Please list every line of the records that contains the word "visible", copying each line in full. Case counts.
━━━━━━━━━━
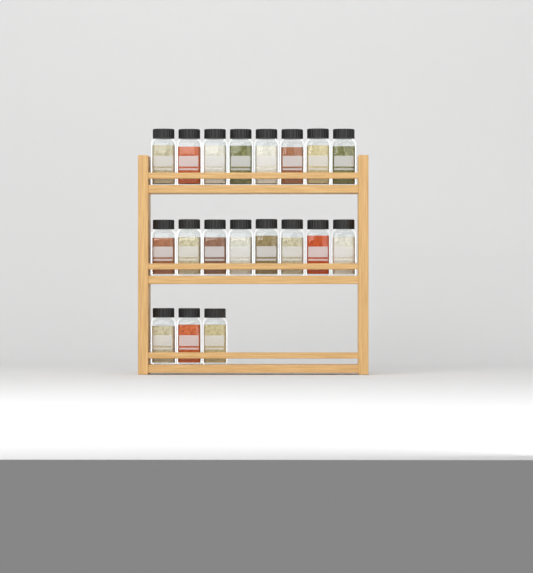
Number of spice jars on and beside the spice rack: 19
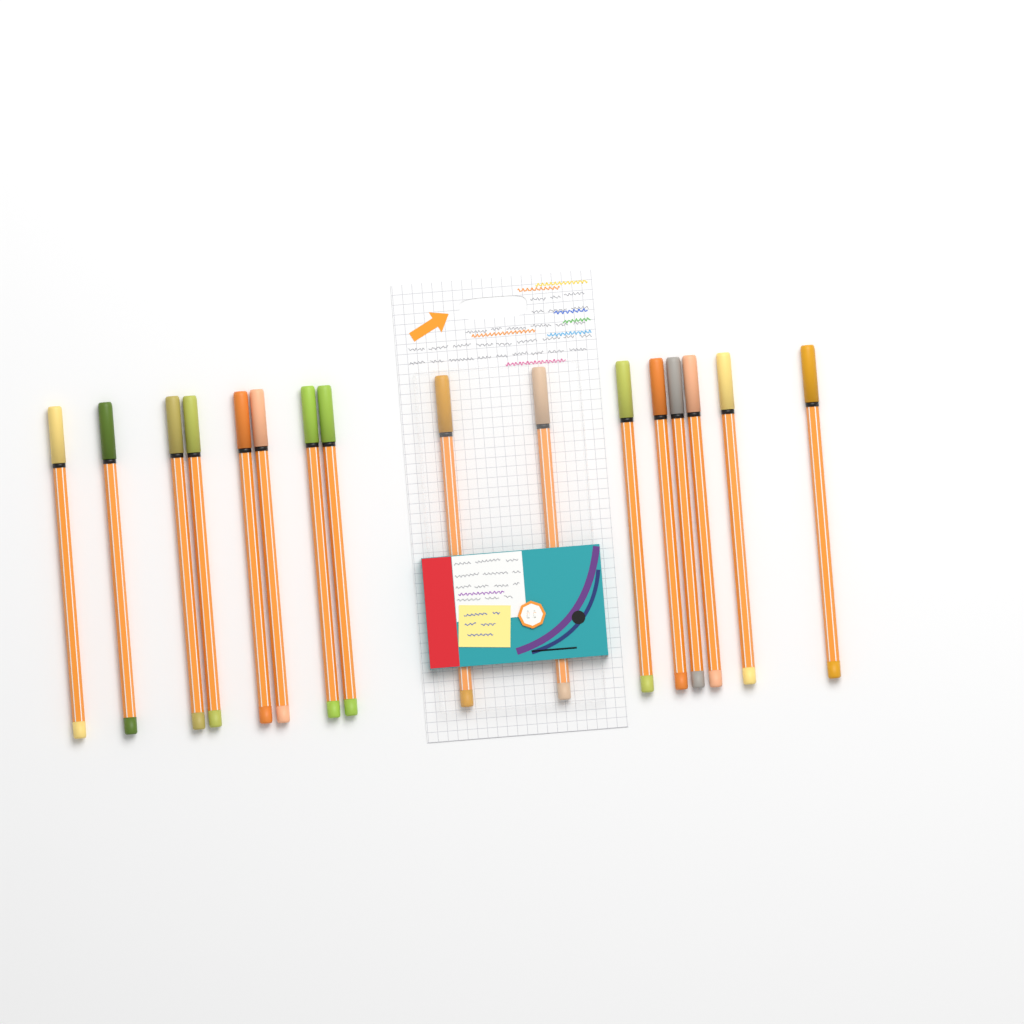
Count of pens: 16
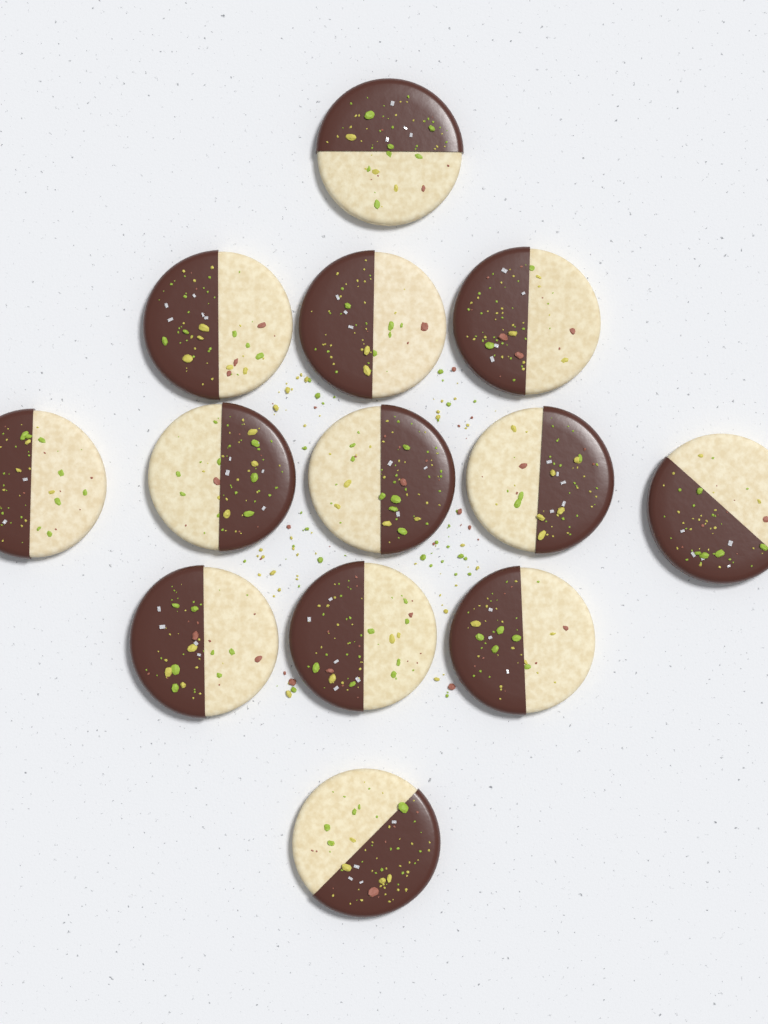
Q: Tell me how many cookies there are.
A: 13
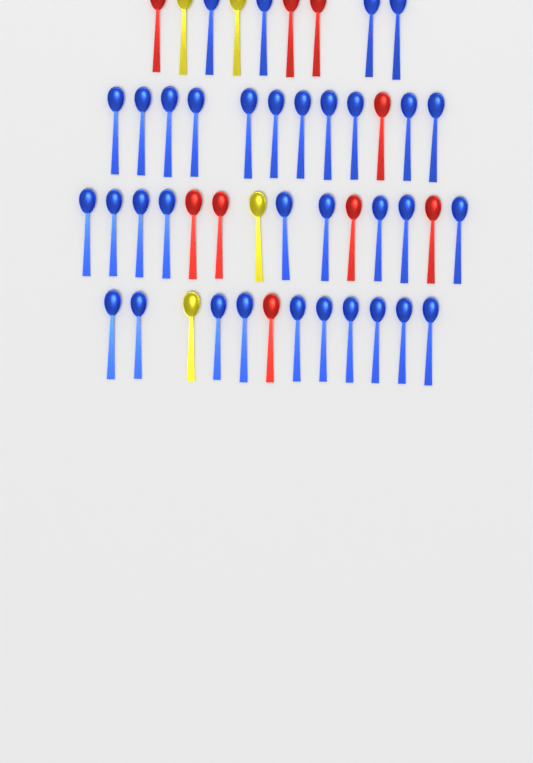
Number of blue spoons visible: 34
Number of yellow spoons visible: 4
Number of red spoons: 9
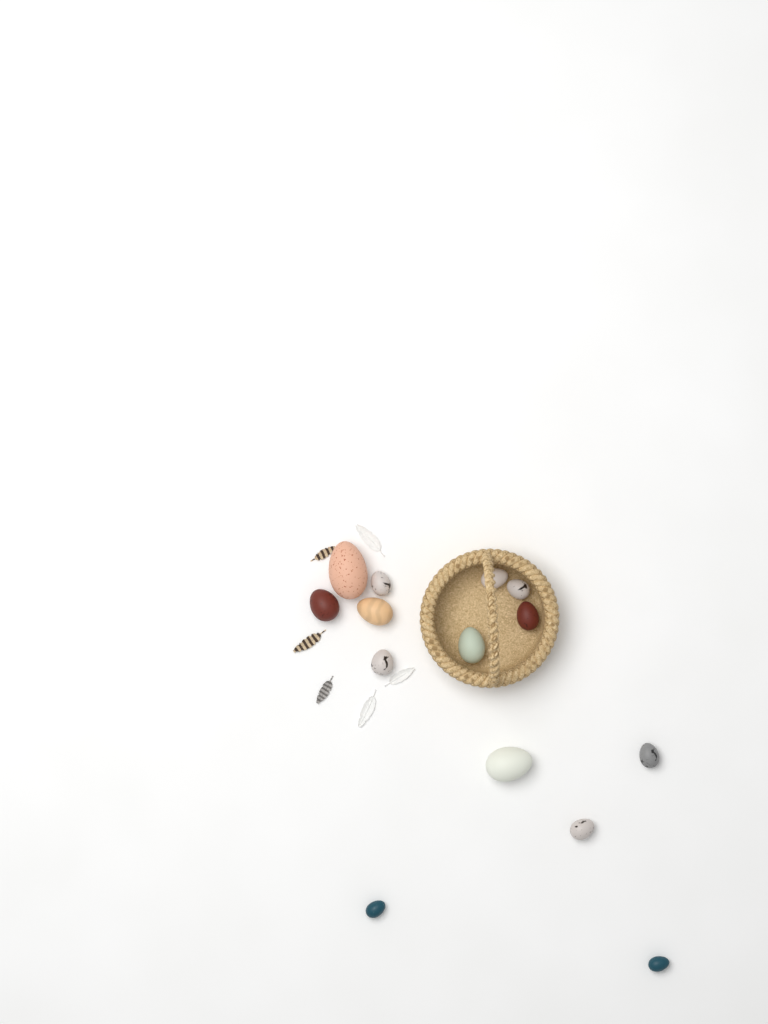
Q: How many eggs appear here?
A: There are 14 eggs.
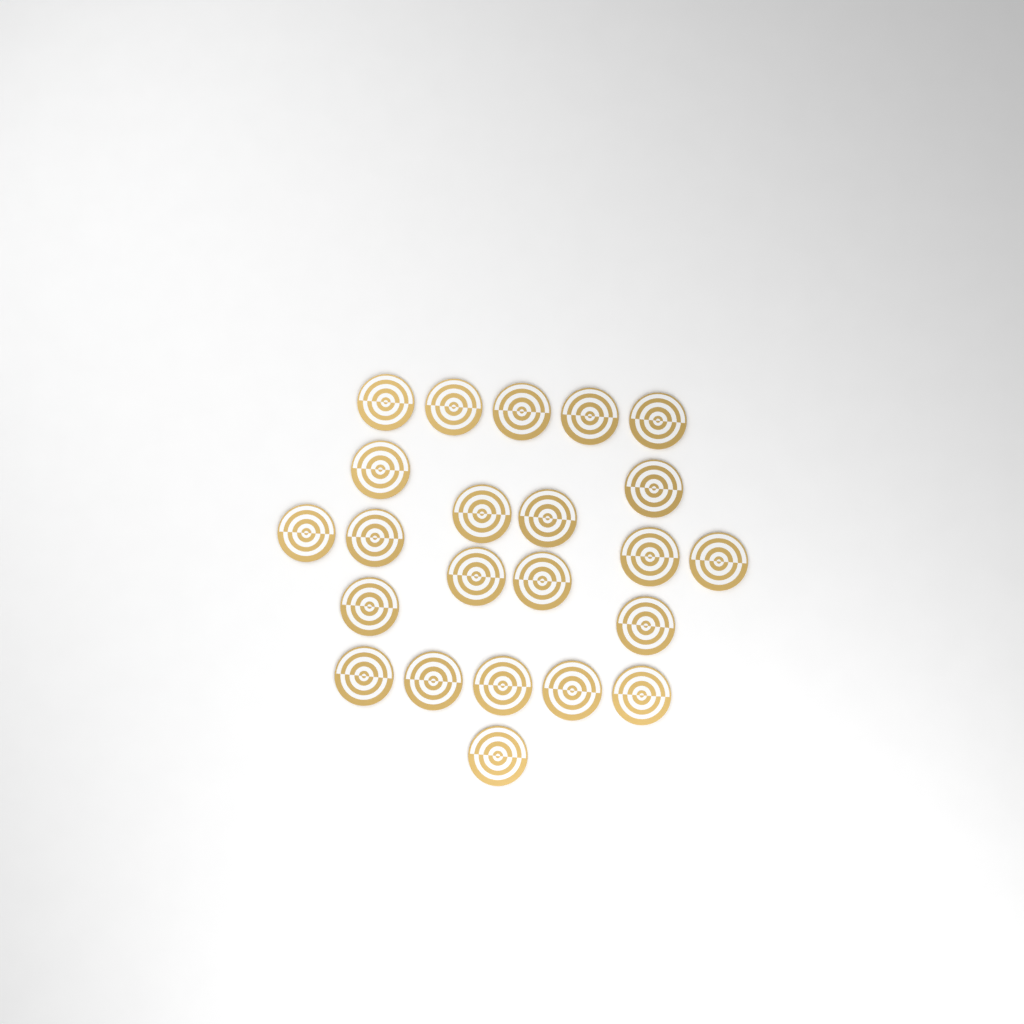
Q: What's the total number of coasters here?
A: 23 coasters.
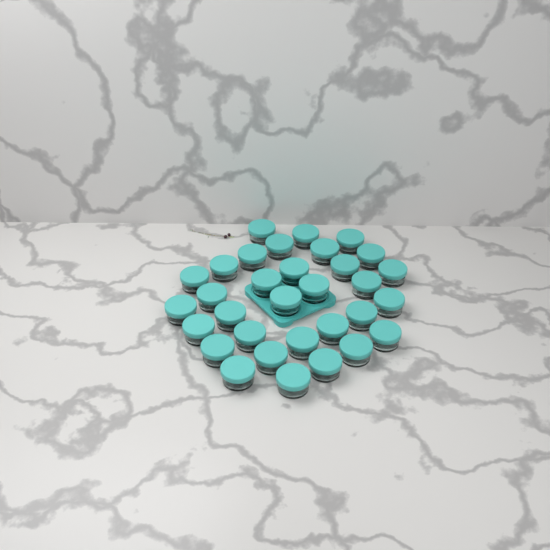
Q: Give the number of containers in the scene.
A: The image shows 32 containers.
━━━━━━━━━━
TASK ANSWER
Number of blue spoons visible: 34
Number of yellow spoons visible: 4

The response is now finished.